Denn für viele Menschen gilt weiterhin die „Festung Europa“. Ohne ukrainischen Pass werden Menschen an den Grenzen zurückgehalten oder hier in Deutschland sofort registriert und können, wenn es nach den Bestimmungen der EU geht, in ihre Heimatländer zurückgebracht – oder auch: abgeschoben – werden. An den EU-Außengrenzen im Süden fällt Frontex mit illegalen „Push-Backs“ auf. Zum Einsatz kommen dabei auch Drohnen, die ursprünglich für das Militär entwickelt wurden und jetzt der Überwachung des „Grenzvorbereichs“ dienen. Eine Kontrolle muss Frontex dabei nicht fürchten. Jedes Jahr ertrinken vor der Festung Europa Tausende Menschen auf ihrer Flucht. Erreichen sie die EU dennoch, werden sie mittels eines Abkommens mit der Türkei entweder dort festgehalten oder in Lager wie beispielsweise auf den griechischen Inseln verfrachtet. Nachdem Moria niederbrannte, wurde ein neues Camp auf Samos errichtet, das mehr einem Gefängnis gleicht und Erinnerungen an Guantanamo hervorruft – abgeschirmt wird es von Sicherheitsschleusen und NATO-Stacheldraht. Derweil harren in Afghanistan immer noch Tausende ehemalige Ortskräfte der Bundeswehr und andere Schutzbedürftige aus, wenn sie nicht längst von den Taliban ermordet wurden oder sich verzweifelt an Flugzeugen festklammerten und in den Tod stürzten.

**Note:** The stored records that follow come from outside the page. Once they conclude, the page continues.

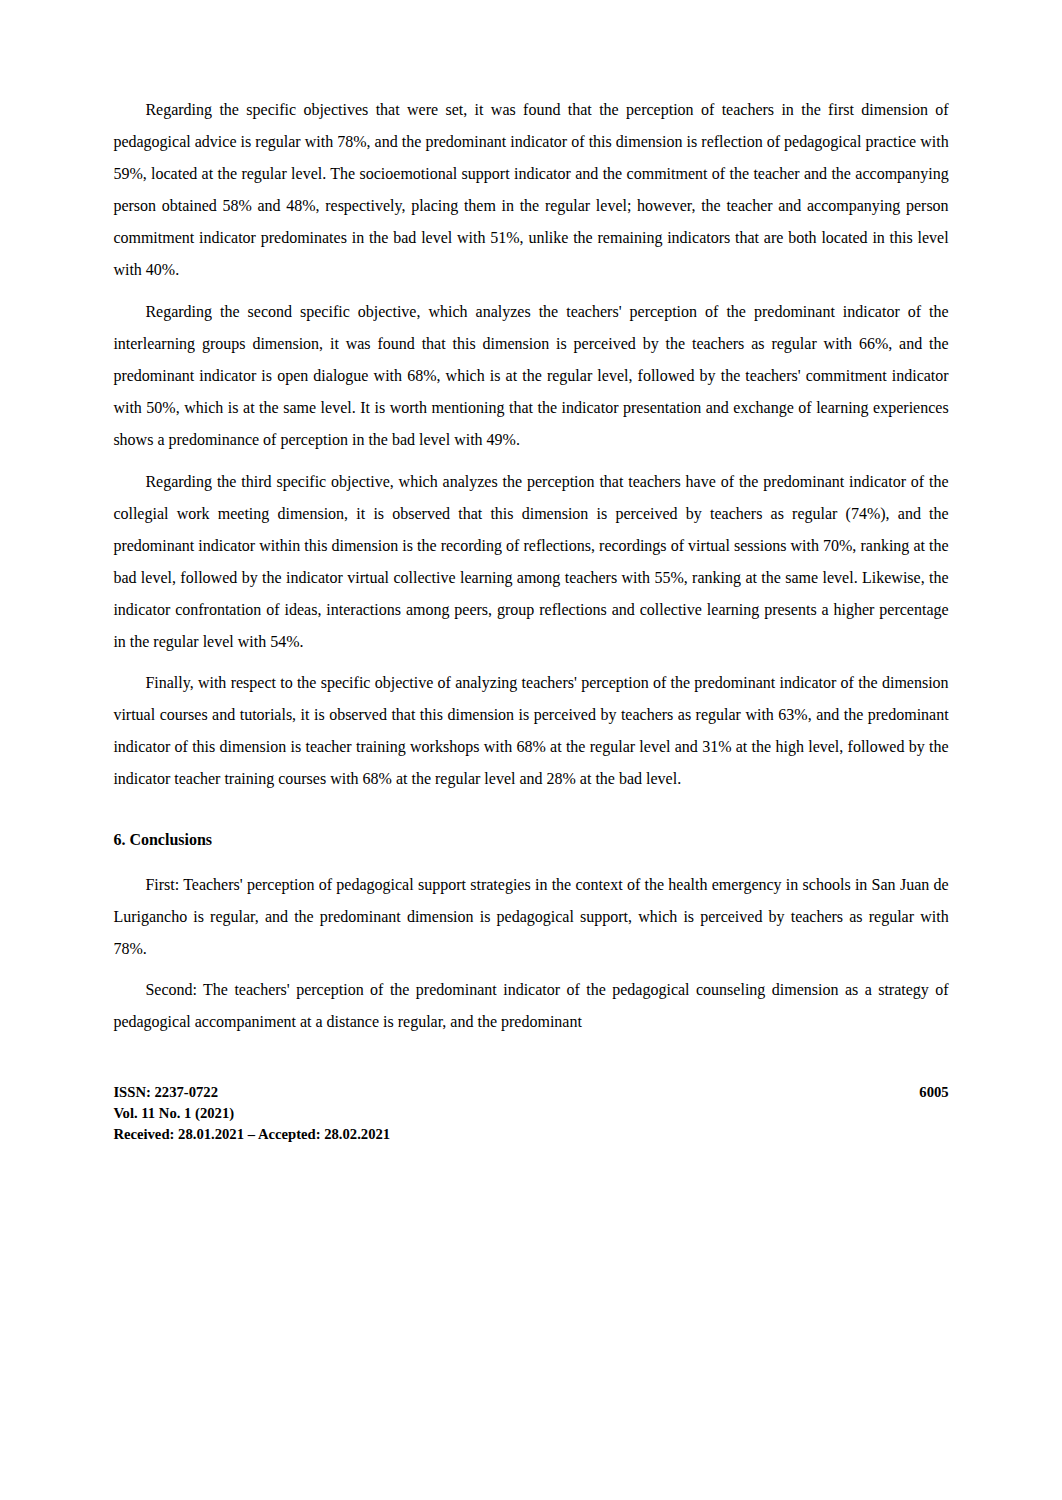Regarding the specific objectives that were set, it was found that the perception of teachers in the first dimension of pedagogical advice is regular with 78%, and the predominant indicator of this dimension is reflection of pedagogical practice with 59%, located at the regular level. The socioemotional support indicator and the commitment of the teacher and the accompanying person obtained 58% and 48%, respectively, placing them in the regular level; however, the teacher and accompanying person commitment indicator predominates in the bad level with 51%, unlike the remaining indicators that are both located in this level with 40%.
Regarding the second specific objective, which analyzes the teachers' perception of the predominant indicator of the interlearning groups dimension, it was found that this dimension is perceived by the teachers as regular with 66%, and the predominant indicator is open dialogue with 68%, which is at the regular level, followed by the teachers' commitment indicator with 50%, which is at the same level. It is worth mentioning that the indicator presentation and exchange of learning experiences shows a predominance of perception in the bad level with 49%.
Regarding the third specific objective, which analyzes the perception that teachers have of the predominant indicator of the collegial work meeting dimension, it is observed that this dimension is perceived by teachers as regular (74%), and the predominant indicator within this dimension is the recording of reflections, recordings of virtual sessions with 70%, ranking at the bad level, followed by the indicator virtual collective learning among teachers with 55%, ranking at the same level. Likewise, the indicator confrontation of ideas, interactions among peers, group reflections and collective learning presents a higher percentage in the regular level with 54%.
Finally, with respect to the specific objective of analyzing teachers' perception of the predominant indicator of the dimension virtual courses and tutorials, it is observed that this dimension is perceived by teachers as regular with 63%, and the predominant indicator of this dimension is teacher training workshops with 68% at the regular level and 31% at the high level, followed by the indicator teacher training courses with 68% at the regular level and 28% at the bad level.
6. Conclusions
First: Teachers' perception of pedagogical support strategies in the context of the health emergency in schools in San Juan de Lurigancho is regular, and the predominant dimension is pedagogical support, which is perceived by teachers as regular with 78%.
Second: The teachers' perception of the predominant indicator of the pedagogical counseling dimension as a strategy of pedagogical accompaniment at a distance is regular, and the predominant
ISSN: 2237-0722
Vol. 11 No. 1 (2021)
Received: 28.01.2021 – Accepted: 28.02.2021
6005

Humanität darf keine Frage der Herkunft, des Passes, der Hautfarbe, der Sprache oder sonstiger beliebiger Kriterien sein, sondern muss allen Flüchtenden gleichermaßen auch auf Rechtswegen zukommen! Wir verlangen auch das Recht auf Kriegsdienstverweigerung sowohl in Russland als auch in der Ukraine und fordern ein sofortiges Asyl für alle Deserteur:innen und die Freiheit aller politischen Gefangenen. Dass Asylsuchende hier aus ihren bisherigen Unterkünften gerissen und verlegt werden, um Platz für Flüchtende aus der Ukraine zu schaffen, zeigt die Hierarchisierung von Schutzsuchenden in einer Weise, die unmenschlich ist und sofort gestoppt werden muss. Stattdessen braucht es Bleiberecht und Wohnraum statt Lager für alle Geflüchteten, wofür leerstehende Häuser konfisziert werden und neuer Wohnraum für alle Menschen außerhalb des kapitalistischen Wohnungsmarkts geschaffen werden muss.

Uni gegen Aufrüstung

Weiterhin dient der Angriffskrieg in der Ukraine der Bundesregierung als Vorwand für die Aufrüstung der Bundeswehr mit einem Sondervermögen von 100 Milliarde Euro. Derweil stieg der Verteidigungsetat in den letzten Jahren kontinuierlich an und erreicht auch regulär 2022 einen Rekordwert von circa 50 Milliarden Euro. Profit aus dem Krieg schlagen dagegen die Rüstungsunternehmen und Ölkonzerne. Die Lösung von Bundeswirtschaftsminister Habeck (Grüne) ist es, statt bei Russland bei Katar Gas einzukaufen, das ebenfalls eine Diktatur ist. So geht weder Klimaschutz noch Humanismus.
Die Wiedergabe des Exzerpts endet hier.